Les conclusions de la Convention citoyenne sur la fin de vie en faveur de l’aide active à mourir devraient participer à faire émerger une nouvelle loi en France, d’ici à la fin de l’été. Mais décider de mourir relève-t-il toujours d’une liberté de choix ?
Par L.N
De l’insulte à Dieu au Moyen Age au devoir du citoyen de conserver la vie pour sa patrie à la fin du 18esiècle, au moment de la Révolution Française, s’occire, au cours de l’histoire, n’a jamais eu bonne presse.

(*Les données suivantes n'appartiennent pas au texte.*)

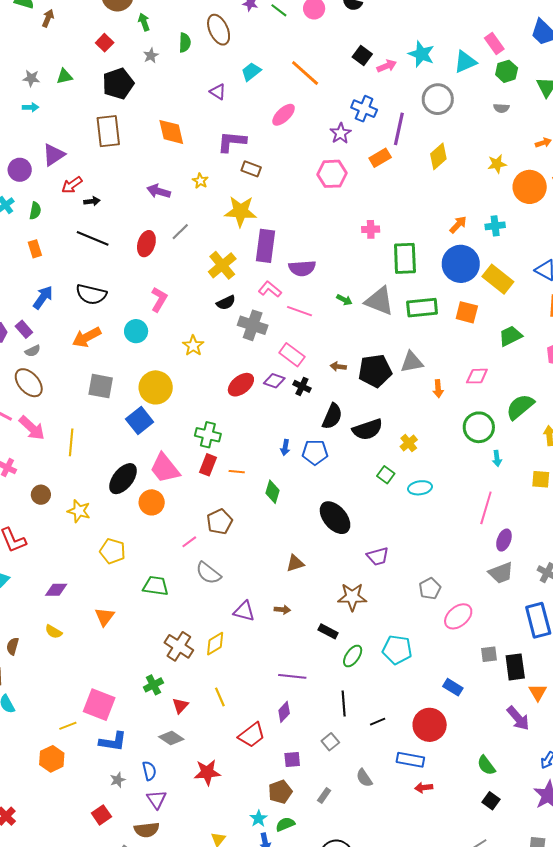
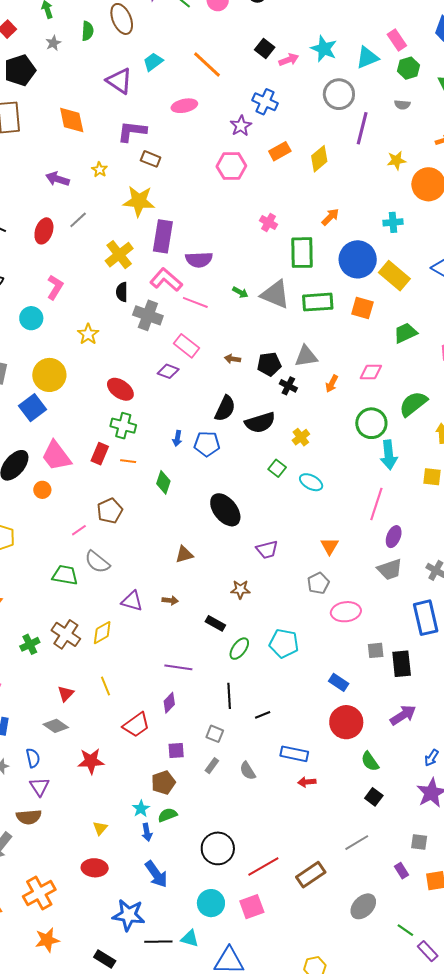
purple triangle: (218, 92) -> (119, 81), size x1.6
pink ellipse: (284, 115) -> (184, 106), turned 30
purple line: (399, 129) -> (362, 128), moved
yellow diamond: (438, 156) -> (319, 159), moved
orange arrow: (458, 225) -> (330, 217), moved
pink cross: (371, 229) -> (269, 223), turned 30
pink L-shape: (270, 289) -> (166, 280), size x1.4
black semicircle: (226, 303) -> (122, 292), turned 114
black pentagon: (375, 371) -> (269, 364), size x0.7
red ellipse: (241, 385) -> (120, 389), moved, turned 72
black cross: (302, 386) -> (288, 386), moved
orange arrow: (438, 389) -> (332, 384), turned 30
green cross: (208, 435) -> (123, 426), moved
cyan arrow: (497, 458) -> (389, 455), size x1.8
cyan ellipse: (420, 488) -> (311, 482), turned 35
orange circle: (152, 502) -> (42, 490), size x0.7
green trapezoid: (156, 586) -> (65, 575), moved
brown star: (352, 597) -> (240, 589), size x0.7
pink ellipse: (458, 616) -> (346, 612), turned 32
green cross: (153, 685) -> (30, 644), moved
orange triangle: (538, 692) -> (330, 546), moved
purple arrow: (518, 718) -> (403, 715), turned -84
red circle: (430, 725) -> (346, 722), moved
gray square: (330, 742) -> (215, 734), turned -30
gray rectangle: (324, 796) -> (212, 766), moved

Même s’il y a toujours eu des suicides imposés : dans l’Antiquité, une jeune fille déshonorée se devait de s’homicider ; au Japon, au 19e siècle, sur les hauteurs du Shinshu, la coutume locale voulait que les personnes atteignant 70 ans, s’en aillent mourir volontairement au sommet de Narayama. C’est ce que raconte la « Ballade de Narayama », la nouvelle du japonais Shichirō Fukazawa, où l’on découvre la vieille Orin se préparant au pèlerinage sur la montagne pour finir dans le cimetière des éléphants. Quant à nos vieux insolvables et assistés par leur famille d’avant l’existence des pensions de retraite, qui ne datent que de 1945, ils buvaient souvent le bouillon de 11 heures…
Les registres de Justice sont peu éloquents sur le sujet, tant le suicide a été longtemps tabou et objet de silence. Les registres paroissiaux sont muets aussi, puisque les suicidés, excommuniés, n’y figurent pas. Pour choisir de mourir sans faire de tort à sa famille, il fallait préférer les noyades qui pouvaient passer pour un accident à la pendaison, car alors les biens étaient confisqués et la famille bannie. Ainsi peu de traces de suicides, mais la littérature nous apprend qu’ils étaient quand même nombreux.
Aujourd’hui, partout dans le monde, le taux de suicides diminue. Les gens sont globalement moins désespérés. Leur liberté est plus grande, leur espérance de vie a doublé au cours du 20e siècle, l’extrême pauvreté est passée de 90% à 9% de la population humaine au cours des deux derniers siècles, les violences faites aux femmes et aux enfants ont diminué.
Peu à peu, le suicide est surtout devenu l’issue de ceux qui souffrent psychiquement. Ainsi, l’écrivaine britannique, Virginia Woolf qui s’est noyée parce qu’elle ne pouvait plus écrire ou Pierre Bérégovoy qui s’est tiré une balle dans la tête parce qu’il se sentait accablé par des soupçons de corruption.
Le suicide permet aussi de mettre un terme aux souffrances existentielle ; cela a été le choix de l’écrivain Ernest Hemingway, du pédopsychiatre Bruno Bettelheim, de l’écrivain Primo Lévy ou encore de cette dame que la famille voulait placer en Ehpad.
Si on ne peut dire que le suicide soit le fruit d’une liberté, tant il est souvent provoqué par une grande souffrance, le suicide personnel et impulsif interroge moins que le suicide comme acte de résistance ou de contestation. Ainsi, les intellectuels socialistes, Paul Lafargue et Laura Marx qui se sont suicidés avant de connaître la déchéance inévitable, selon eux, du vieillissement.
En 2023, la France s’apprête à se doter d’une nouvelle loi sur la fin de vie, où le suicide assisté pourrait être possible et autorisé. La Convention citoyenne sur la fin de vie s’est prononcée majoritairement pour une évolution du droit vers une aide active à mourir. Mais prenons garde à ce que le droit à mourir ne se transforme pas en devoir de mourir pour tous ceux qui se sentiraient de trop ou une charge financière pour leur famille et le système de santé.